# Task brief
Look through the material below. Copy each line that contains the string "Cortex".

== Segment start ==

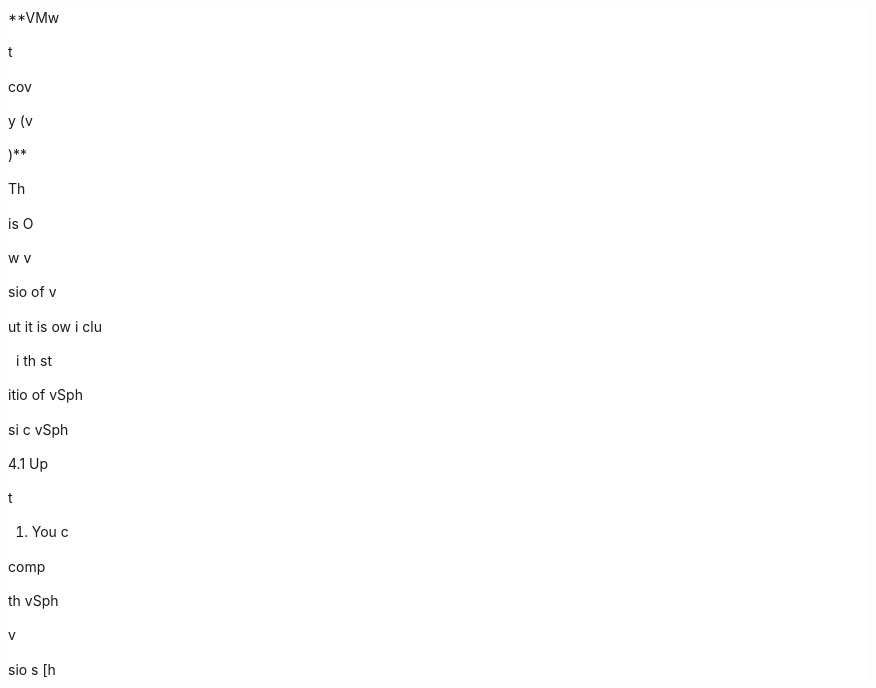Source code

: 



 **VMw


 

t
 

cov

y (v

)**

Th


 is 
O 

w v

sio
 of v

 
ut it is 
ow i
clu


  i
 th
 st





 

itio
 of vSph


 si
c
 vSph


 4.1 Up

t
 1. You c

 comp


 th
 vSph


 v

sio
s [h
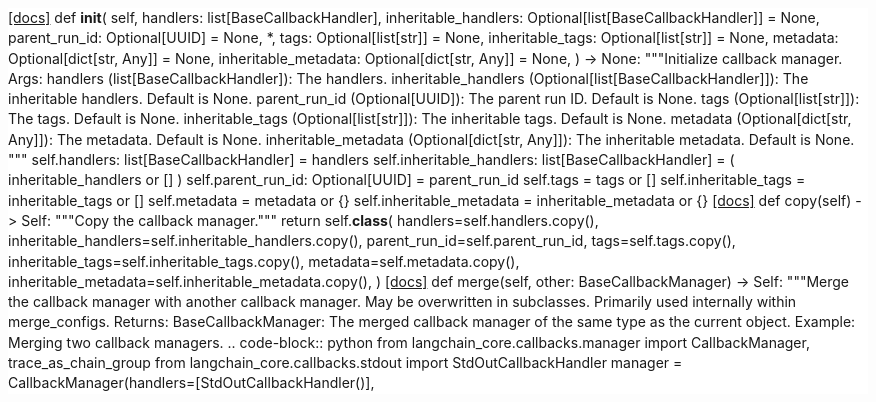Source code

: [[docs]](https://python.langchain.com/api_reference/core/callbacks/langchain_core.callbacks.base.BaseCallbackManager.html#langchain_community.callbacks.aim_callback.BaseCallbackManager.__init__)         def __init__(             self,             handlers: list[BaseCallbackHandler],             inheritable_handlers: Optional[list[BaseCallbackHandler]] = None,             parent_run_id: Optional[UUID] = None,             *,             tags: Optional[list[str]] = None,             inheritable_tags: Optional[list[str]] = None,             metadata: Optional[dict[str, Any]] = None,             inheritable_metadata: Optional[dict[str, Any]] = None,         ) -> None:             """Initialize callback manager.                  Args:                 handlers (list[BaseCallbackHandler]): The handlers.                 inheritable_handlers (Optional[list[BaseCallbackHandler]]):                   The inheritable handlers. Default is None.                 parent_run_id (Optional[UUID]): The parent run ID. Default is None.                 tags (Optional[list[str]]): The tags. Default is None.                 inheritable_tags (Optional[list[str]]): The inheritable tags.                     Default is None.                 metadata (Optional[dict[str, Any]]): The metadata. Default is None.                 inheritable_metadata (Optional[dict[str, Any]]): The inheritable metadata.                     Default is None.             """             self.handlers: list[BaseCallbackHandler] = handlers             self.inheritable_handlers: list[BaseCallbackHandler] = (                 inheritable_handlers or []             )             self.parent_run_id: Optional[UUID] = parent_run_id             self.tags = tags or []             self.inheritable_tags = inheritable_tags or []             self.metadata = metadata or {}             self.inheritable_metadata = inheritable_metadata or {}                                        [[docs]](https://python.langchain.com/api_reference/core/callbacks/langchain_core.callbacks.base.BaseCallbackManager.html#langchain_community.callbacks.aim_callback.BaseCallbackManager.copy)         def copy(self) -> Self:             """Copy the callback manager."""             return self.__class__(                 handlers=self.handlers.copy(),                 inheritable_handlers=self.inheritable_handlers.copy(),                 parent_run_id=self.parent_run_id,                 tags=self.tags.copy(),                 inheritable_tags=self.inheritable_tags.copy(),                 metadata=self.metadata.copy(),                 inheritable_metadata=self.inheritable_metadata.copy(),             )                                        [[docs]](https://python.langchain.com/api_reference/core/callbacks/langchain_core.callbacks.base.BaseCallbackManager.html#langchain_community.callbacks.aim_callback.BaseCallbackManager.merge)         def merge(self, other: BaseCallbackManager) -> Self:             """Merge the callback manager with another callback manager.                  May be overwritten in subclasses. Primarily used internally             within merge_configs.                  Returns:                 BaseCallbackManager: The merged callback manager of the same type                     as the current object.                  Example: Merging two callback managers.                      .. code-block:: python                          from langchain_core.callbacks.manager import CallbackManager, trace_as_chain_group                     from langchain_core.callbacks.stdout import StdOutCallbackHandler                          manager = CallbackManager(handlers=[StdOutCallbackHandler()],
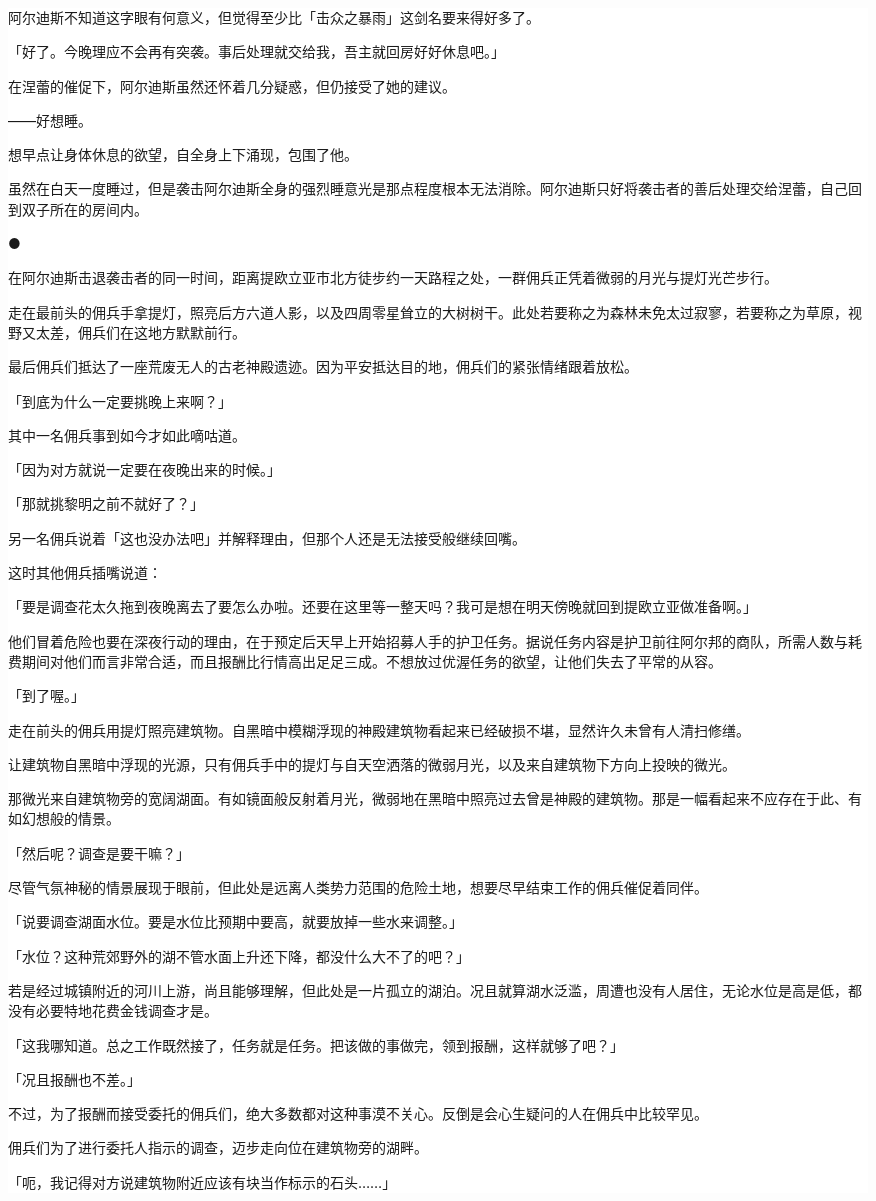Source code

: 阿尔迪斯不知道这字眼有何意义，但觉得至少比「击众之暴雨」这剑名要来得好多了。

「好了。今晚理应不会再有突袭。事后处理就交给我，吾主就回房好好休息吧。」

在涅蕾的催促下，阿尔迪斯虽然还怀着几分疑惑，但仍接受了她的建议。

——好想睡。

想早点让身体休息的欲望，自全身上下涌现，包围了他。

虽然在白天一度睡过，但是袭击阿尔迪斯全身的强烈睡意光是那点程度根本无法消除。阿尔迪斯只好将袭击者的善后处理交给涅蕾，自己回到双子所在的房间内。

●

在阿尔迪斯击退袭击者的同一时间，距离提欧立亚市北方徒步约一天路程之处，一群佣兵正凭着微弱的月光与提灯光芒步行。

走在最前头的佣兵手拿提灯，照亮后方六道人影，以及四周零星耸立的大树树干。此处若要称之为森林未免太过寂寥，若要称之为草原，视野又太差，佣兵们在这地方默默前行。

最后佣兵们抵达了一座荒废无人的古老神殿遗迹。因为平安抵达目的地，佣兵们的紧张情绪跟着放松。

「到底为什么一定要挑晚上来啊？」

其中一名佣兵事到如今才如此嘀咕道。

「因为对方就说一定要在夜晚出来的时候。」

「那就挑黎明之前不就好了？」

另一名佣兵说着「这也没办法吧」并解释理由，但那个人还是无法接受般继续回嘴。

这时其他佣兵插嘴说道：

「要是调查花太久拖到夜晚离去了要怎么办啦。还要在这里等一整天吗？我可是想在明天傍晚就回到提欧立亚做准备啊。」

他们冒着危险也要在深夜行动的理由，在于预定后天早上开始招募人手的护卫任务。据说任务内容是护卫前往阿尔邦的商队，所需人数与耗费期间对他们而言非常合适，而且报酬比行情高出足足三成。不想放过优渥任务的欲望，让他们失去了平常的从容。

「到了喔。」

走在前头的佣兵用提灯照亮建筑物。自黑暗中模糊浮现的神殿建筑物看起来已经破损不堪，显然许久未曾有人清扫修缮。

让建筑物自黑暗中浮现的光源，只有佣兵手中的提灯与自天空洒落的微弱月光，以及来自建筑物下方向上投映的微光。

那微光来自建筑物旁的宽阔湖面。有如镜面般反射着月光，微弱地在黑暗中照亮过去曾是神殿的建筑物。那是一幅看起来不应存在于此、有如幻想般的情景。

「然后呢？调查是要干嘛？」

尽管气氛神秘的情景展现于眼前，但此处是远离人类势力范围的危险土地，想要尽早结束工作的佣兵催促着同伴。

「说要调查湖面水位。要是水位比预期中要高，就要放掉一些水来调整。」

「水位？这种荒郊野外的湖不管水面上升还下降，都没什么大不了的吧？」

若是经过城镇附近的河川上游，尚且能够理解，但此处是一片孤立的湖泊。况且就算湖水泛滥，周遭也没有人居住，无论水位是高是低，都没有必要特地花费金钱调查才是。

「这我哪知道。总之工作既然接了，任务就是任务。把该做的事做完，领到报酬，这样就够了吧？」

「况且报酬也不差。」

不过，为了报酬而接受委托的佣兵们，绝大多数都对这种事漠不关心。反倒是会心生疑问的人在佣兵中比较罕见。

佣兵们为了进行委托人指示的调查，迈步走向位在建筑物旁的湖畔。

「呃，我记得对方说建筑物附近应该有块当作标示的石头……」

== Segment end ==
== Segment start ==

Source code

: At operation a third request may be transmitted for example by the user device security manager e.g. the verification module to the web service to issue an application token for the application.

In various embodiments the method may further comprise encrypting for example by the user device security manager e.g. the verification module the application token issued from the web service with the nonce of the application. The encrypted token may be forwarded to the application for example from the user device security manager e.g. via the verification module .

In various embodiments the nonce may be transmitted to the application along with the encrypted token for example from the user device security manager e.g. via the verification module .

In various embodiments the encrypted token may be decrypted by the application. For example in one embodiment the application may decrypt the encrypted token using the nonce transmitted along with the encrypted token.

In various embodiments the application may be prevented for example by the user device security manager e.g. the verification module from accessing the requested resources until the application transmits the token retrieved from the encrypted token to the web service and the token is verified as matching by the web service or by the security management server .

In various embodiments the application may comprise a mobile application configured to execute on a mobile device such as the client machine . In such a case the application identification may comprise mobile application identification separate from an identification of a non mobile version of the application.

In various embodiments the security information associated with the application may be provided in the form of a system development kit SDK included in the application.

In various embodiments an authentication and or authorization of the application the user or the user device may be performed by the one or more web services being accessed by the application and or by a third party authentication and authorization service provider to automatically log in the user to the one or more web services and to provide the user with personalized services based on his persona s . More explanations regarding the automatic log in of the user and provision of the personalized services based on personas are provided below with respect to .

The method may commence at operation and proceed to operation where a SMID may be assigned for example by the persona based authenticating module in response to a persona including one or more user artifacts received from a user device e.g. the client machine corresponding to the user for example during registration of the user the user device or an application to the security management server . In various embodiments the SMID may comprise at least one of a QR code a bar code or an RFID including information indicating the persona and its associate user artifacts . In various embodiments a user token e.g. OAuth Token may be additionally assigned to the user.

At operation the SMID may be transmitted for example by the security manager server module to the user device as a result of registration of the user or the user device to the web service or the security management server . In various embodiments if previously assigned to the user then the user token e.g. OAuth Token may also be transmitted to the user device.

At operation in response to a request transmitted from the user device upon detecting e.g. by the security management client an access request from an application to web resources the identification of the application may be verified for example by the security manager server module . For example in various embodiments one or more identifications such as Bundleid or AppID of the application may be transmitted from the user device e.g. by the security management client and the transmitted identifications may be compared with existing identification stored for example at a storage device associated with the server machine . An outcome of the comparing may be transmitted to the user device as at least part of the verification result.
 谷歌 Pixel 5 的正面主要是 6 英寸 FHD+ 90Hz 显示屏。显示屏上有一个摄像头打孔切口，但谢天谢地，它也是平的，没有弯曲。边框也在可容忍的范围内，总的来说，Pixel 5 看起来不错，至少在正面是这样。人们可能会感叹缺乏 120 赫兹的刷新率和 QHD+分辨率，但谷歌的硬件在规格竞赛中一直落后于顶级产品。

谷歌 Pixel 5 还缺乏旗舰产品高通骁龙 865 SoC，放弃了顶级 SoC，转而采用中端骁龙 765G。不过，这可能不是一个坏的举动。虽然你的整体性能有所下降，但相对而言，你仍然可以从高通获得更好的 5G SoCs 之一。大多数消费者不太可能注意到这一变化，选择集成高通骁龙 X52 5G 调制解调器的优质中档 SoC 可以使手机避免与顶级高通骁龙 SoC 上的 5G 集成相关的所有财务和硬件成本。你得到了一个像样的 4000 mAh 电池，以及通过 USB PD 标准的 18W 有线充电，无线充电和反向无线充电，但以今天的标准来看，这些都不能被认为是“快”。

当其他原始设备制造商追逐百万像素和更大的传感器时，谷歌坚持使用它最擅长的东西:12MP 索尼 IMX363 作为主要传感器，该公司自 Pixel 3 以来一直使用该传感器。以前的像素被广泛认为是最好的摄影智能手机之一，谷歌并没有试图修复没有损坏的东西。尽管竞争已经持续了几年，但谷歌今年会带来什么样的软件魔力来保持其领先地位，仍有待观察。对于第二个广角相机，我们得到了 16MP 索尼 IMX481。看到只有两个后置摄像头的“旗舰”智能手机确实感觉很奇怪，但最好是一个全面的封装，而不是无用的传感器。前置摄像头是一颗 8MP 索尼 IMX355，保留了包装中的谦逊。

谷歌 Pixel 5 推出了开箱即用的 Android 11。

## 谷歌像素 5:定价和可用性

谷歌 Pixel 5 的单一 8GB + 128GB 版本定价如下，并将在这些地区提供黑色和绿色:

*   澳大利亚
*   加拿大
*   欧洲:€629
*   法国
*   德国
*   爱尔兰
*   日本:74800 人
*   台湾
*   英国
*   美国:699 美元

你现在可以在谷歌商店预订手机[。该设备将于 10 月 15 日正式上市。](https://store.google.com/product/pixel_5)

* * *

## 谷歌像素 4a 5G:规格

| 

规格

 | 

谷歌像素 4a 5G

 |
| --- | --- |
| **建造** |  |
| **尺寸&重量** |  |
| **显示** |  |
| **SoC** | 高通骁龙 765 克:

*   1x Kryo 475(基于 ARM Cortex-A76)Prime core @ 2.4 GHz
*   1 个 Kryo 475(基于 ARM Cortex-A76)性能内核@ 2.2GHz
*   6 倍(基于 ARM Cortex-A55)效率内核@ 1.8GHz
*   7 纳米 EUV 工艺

== Segment end ==

# Finished task
*   1x Kryo 475(基于 ARM Cortex-A76)Prime core @ 2.4 GHz
*   1 个 Kryo 475(基于 ARM Cortex-A76)性能内核@ 2.2GHz
*   6 倍(基于 ARM Cortex-A55)效率内核@ 1.8GHz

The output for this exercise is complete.